The launch includes initial partnerships with Apple (which entered into a relationship with IBM last year aimed at enterprise customers), Johnson & Johnson, and medical device giant Medtronic. IBM also acquired two new companies to help ramp up: the Cleveland Clinic’s big data spin-off Explorys and electronic medical record software provider Phytel. A new, 2000-employee Watson Health division will be set up in the Boston area.
Upon launch this week, Watson Health’s first initial use cases will include analytics and cloud storage products for Apple’s HealthKit and ResearchKit platforms for Apple Watch and iOS, intelligent coaching systems for physicians and nurses in conjunction with Johnson & Johnson, and personalized care systems for diabetes patients in partnership with Medtronic. Other health partnerships are in the works, the company says.
Watson Health Cloud also kicks off a trend industry analysts have been expecting for years: Doctors getting access to real-time health data. The company is in the middle of a pivot into one of the world’s largest cloud service providers, and IBM is banking their long-term survival on Watson and similar products. Becoming the preferred real-time data provider of hospitals, insurers, and pharmaceutical companies ensures them a massive future revenue stream. Because of the growing use of sensors, implantable devices, and personal trackers, the company says that the average person is now set to generate more than one million gigabytes of health data–the equivalent of more than 300 million books–in their lifetime.
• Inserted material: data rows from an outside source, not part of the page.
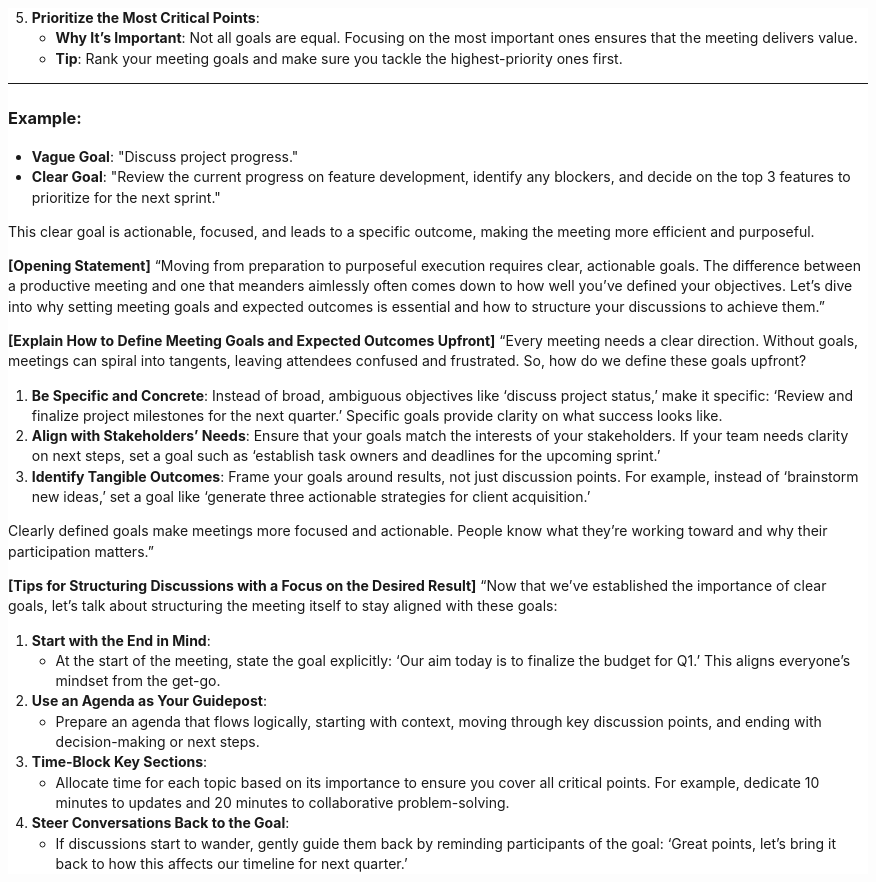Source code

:5. **Prioritize the Most Critical Points**:
   - **Why It’s Important**: Not all goals are equal. Focusing on the most important ones ensures that the meeting delivers value.
   - **Tip**: Rank your meeting goals and make sure you tackle the highest-priority ones first.

---

### **Example**:
- **Vague Goal**: "Discuss project progress."
- **Clear Goal**: "Review the current progress on feature development, identify any blockers, and decide on the top 3 features to prioritize for the next sprint."

This clear goal is actionable, focused, and leads to a specific outcome, making the meeting more efficient and purposeful.

**[Opening Statement]**
“Moving from preparation to purposeful execution requires clear, actionable goals. The difference between a productive meeting and one that meanders aimlessly often comes down to how well you’ve defined your objectives. Let’s dive into why setting meeting goals and expected outcomes is essential and how to structure your discussions to achieve them.”

**[Explain How to Define Meeting Goals and Expected Outcomes Upfront]**
“Every meeting needs a clear direction. Without goals, meetings can spiral into tangents, leaving attendees confused and frustrated. So, how do we define these goals upfront?

1. **Be Specific and Concrete**: Instead of broad, ambiguous objectives like ‘discuss project status,’ make it specific: ‘Review and finalize project milestones for the next quarter.’ Specific goals provide clarity on what success looks like.
2. **Align with Stakeholders’ Needs**: Ensure that your goals match the interests of your stakeholders. If your team needs clarity on next steps, set a goal such as ‘establish task owners and deadlines for the upcoming sprint.’
3. **Identify Tangible Outcomes**: Frame your goals around results, not just discussion points. For example, instead of ‘brainstorm new ideas,’ set a goal like ‘generate three actionable strategies for client acquisition.’

Clearly defined goals make meetings more focused and actionable. People know what they’re working toward and why their participation matters.”

**[Tips for Structuring Discussions with a Focus on the Desired Result]**
“Now that we’ve established the importance of clear goals, let’s talk about structuring the meeting itself to stay aligned with these goals:

1. **Start with the End in Mind**:
   - At the start of the meeting, state the goal explicitly: ‘Our aim today is to finalize the budget for Q1.’ This aligns everyone’s mindset from the get-go.
2. **Use an Agenda as Your Guidepost**:
   - Prepare an agenda that flows logically, starting with context, moving through key discussion points, and ending with decision-making or next steps.
3. **Time-Block Key Sections**:
   - Allocate time for each topic based on its importance to ensure you cover all critical points. For example, dedicate 10 minutes to updates and 20 minutes to collaborative problem-solving.
4. **Steer Conversations Back to the Goal**:
   - If discussions start to wander, gently guide them back by reminding participants of the goal: ‘Great points, let’s bring it back to how this affects our timeline for next quarter.’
Kyu Rhee, IBM’s chief health director, told Co.Exist: “When I first began practicing with patients at Cedars-Sinai, it was all paper-based. But we’re seeing a transformation now in health and health care, because analytics are empowering. There’s simply so much structured and unstructured data to work with.” He added that Watson Health was designed to help use the same data to improve treatment for both individuals and entire population groups.
Several other health care providers and research institutes already have relationships with Watson thanks to past pilot projects in the oncology and medical research world; these include the Mayo Clinic, the Cleveland Clinic, and the Memorial Sloan-Kettering Cancer Center.